Source texts of formatted documents:
╔══
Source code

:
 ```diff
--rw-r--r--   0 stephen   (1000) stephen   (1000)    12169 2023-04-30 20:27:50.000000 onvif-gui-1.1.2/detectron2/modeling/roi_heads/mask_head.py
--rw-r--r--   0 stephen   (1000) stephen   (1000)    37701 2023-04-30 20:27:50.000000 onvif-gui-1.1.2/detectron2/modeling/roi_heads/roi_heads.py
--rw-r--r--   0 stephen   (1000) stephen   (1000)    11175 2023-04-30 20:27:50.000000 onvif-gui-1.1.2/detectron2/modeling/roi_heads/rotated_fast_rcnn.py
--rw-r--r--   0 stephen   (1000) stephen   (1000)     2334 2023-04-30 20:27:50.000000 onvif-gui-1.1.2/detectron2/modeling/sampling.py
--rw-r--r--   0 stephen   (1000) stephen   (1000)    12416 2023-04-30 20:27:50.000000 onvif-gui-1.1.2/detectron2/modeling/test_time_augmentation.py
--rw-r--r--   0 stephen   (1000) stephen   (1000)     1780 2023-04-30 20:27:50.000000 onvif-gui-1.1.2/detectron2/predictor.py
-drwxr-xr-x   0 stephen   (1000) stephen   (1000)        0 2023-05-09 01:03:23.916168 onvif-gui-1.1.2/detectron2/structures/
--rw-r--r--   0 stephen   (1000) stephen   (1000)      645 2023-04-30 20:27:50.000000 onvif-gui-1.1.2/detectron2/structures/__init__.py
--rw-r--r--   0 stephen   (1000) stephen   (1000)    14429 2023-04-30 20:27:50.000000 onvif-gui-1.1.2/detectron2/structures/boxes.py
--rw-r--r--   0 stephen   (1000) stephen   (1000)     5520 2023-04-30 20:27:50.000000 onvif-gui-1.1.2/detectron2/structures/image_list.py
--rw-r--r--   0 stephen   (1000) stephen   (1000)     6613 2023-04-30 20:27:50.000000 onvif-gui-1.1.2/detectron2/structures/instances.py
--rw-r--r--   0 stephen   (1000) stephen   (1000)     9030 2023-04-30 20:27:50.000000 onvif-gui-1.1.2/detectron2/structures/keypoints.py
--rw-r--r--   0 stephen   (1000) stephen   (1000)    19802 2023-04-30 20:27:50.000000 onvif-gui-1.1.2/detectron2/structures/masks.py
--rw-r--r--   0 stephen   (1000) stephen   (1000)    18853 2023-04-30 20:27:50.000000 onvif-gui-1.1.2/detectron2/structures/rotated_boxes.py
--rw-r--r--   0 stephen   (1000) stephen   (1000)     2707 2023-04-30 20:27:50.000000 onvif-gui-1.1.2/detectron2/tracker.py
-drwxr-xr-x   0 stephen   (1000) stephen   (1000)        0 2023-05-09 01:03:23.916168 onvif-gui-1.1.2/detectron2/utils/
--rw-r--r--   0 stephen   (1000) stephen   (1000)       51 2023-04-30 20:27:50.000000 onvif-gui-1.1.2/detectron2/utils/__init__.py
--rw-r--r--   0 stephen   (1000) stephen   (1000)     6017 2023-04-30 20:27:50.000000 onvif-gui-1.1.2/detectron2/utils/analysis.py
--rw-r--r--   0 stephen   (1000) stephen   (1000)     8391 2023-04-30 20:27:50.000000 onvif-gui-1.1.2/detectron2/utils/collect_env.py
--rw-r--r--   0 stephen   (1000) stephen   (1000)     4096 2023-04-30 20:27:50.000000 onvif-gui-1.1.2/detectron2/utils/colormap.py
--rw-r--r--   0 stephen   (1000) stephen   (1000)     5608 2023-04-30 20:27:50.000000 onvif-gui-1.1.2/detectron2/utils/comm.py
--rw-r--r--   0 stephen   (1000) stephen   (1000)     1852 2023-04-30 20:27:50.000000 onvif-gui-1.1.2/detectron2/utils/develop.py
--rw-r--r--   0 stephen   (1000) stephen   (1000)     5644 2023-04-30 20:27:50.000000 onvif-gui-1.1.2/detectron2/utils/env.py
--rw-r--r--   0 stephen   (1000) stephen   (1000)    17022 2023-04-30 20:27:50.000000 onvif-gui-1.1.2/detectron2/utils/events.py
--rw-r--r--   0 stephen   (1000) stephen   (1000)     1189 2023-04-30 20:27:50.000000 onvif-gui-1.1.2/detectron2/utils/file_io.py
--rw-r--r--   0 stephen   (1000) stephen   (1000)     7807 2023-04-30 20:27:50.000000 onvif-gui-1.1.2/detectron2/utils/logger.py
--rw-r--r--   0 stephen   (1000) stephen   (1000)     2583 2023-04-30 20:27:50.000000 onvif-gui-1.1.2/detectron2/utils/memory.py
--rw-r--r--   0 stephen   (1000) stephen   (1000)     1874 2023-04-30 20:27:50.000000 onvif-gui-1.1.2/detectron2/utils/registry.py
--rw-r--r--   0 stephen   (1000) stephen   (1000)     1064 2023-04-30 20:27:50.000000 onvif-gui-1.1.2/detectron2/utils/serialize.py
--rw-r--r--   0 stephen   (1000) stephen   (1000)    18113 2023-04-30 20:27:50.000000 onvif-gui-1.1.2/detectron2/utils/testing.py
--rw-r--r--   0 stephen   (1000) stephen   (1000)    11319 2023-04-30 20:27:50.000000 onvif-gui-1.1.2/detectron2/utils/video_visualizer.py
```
╚══
The answer must be every line of the data that contains the word "drwxr".

-drwxr-xr-x   0 stephen   (1000) stephen   (1000)        0 2023-05-09 01:03:23.916168 onvif-gui-1.1.2/detectron2/structures/
-drwxr-xr-x   0 stephen   (1000) stephen   (1000)        0 2023-05-09 01:03:23.916168 onvif-gui-1.1.2/detectron2/utils/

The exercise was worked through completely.